▸ Textauszug:
———

Safari ist der von MacOS mitgelieferte Browser. Die Wichtigsten Funktionen eines Browsers sind für mich die korrekte Darstellung von Inhalten (Einhalten von Standards), Tabbed browsing und RSS. Es soll sich zeigen, ob er ein würdiger Gegner für FireFox ist.
Anzeige
Safari setzt für die Anzeige von HTML auf KHTML, eine Bibliothek die manchen vielleicht von Konqueror bekannt ist. Ich habe bis jetzt keine Probleme bei der Anzeige feststellen können.
Tabbed browsing
Erst war ich verwirrt, weil ich keine Möglichkeit fand, z.B. einen Link in einem neuen Tab zu öffnen, oder einfach so ein neues Tab zu öffnen. Das lag aber daran, dass das Tabbed browsing standardmäßig abgeschaltet ist. Einmal in den Einstellungen aktiviert, lässt es sich recht einfach benutzen. Apfel+t öffnet ein neues Tab, Apfel+w schließt das aktive Tab oder Fenster, Aplfe+Click öffnet den Link in einem neuen Tab. Im Gegensatz zu FireFox fehlt mir lediglich eine Option, alle Links, die sich (von sich aus) in einem neuen Fenster öffnen würden, in einem neuen Tab zu öffnen.

———

▸ Bereitgestellte Daten:
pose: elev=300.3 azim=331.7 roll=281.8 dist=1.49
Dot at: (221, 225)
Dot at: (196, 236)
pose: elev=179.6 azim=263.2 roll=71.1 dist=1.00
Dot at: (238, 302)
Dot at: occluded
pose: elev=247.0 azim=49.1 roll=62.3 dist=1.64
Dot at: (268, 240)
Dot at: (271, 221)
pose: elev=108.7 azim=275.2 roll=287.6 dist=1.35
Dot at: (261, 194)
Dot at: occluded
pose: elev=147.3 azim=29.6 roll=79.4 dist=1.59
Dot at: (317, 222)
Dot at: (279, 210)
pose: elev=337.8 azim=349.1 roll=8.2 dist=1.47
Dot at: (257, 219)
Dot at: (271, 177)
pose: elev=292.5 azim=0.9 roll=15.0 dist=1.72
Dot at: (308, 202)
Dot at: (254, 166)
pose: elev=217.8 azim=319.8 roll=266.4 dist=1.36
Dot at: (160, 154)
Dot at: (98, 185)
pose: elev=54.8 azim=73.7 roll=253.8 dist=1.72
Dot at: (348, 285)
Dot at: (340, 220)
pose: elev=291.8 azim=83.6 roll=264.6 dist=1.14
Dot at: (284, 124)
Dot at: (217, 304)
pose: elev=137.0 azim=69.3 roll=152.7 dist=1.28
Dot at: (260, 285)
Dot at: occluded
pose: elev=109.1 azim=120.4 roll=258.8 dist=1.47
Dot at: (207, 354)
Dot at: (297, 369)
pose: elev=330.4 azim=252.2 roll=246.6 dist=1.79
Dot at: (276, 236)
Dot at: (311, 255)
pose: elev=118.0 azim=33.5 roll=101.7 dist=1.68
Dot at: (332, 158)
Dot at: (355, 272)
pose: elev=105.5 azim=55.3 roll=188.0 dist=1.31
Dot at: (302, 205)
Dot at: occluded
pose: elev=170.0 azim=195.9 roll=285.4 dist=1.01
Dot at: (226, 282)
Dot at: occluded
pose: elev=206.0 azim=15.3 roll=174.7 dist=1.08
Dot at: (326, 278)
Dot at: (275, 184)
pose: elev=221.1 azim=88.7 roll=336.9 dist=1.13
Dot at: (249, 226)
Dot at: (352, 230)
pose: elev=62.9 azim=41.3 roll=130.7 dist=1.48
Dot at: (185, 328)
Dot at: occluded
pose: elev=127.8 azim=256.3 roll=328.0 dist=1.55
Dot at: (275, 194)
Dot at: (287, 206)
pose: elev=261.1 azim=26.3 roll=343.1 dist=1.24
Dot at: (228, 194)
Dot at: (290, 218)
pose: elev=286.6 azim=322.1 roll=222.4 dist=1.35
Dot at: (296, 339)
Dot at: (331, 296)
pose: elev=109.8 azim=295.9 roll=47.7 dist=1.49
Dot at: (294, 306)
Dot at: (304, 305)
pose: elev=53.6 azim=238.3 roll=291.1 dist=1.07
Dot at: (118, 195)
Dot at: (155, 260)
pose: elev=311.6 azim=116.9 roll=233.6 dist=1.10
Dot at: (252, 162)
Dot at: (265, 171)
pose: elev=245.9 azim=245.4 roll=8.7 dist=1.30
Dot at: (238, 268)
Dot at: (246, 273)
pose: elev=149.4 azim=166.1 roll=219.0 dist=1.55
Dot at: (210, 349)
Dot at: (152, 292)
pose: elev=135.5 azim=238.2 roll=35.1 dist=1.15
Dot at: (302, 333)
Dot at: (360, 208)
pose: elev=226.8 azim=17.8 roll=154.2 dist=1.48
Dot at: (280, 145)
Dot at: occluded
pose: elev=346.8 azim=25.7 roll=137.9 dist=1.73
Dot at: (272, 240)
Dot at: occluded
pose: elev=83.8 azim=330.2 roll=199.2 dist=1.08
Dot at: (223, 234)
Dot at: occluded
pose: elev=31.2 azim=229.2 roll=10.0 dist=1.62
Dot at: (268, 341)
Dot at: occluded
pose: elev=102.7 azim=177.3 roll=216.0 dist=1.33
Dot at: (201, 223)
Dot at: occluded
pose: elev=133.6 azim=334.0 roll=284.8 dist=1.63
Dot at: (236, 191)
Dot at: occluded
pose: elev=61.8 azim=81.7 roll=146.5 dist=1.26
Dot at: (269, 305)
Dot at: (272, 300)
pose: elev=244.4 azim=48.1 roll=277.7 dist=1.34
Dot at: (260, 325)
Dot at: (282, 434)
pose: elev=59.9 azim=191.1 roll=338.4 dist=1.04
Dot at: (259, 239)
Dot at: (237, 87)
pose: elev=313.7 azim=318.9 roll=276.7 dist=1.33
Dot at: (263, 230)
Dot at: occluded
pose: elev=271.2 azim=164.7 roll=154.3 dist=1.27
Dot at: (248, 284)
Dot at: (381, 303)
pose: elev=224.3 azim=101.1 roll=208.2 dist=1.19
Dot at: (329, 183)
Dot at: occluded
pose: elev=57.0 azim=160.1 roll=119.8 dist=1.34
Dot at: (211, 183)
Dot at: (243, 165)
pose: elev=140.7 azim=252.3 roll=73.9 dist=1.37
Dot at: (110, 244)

———

▸ Ihre Aufgabe:
Prüfen Sie, ob die folgenden Aussagen mit dem Text über den Browser Safari übereinstimmen, und antworten Sie jeweils mit Ja oder Nein samt den entscheidenden Worten des Textes als wörtlichem Zitat.
1. Safari verwendet für die Anzeige von HTML die Bibliothek KHTML.
2. Tabbed browsing ist in Safari standardmäßig eingeschaltet.
3. Die Tastenkombination Apfel+t öffnet ein neues Tab.

▸ Lösung der Aufgabe:
1. Ja: „Safari setzt für die Anzeige von HTML auf KHTML“
2. Nein: „dass das Tabbed browsing standardmäßig abgeschaltet ist“
3. Ja: „Apfel+t öffnet ein neues Tab“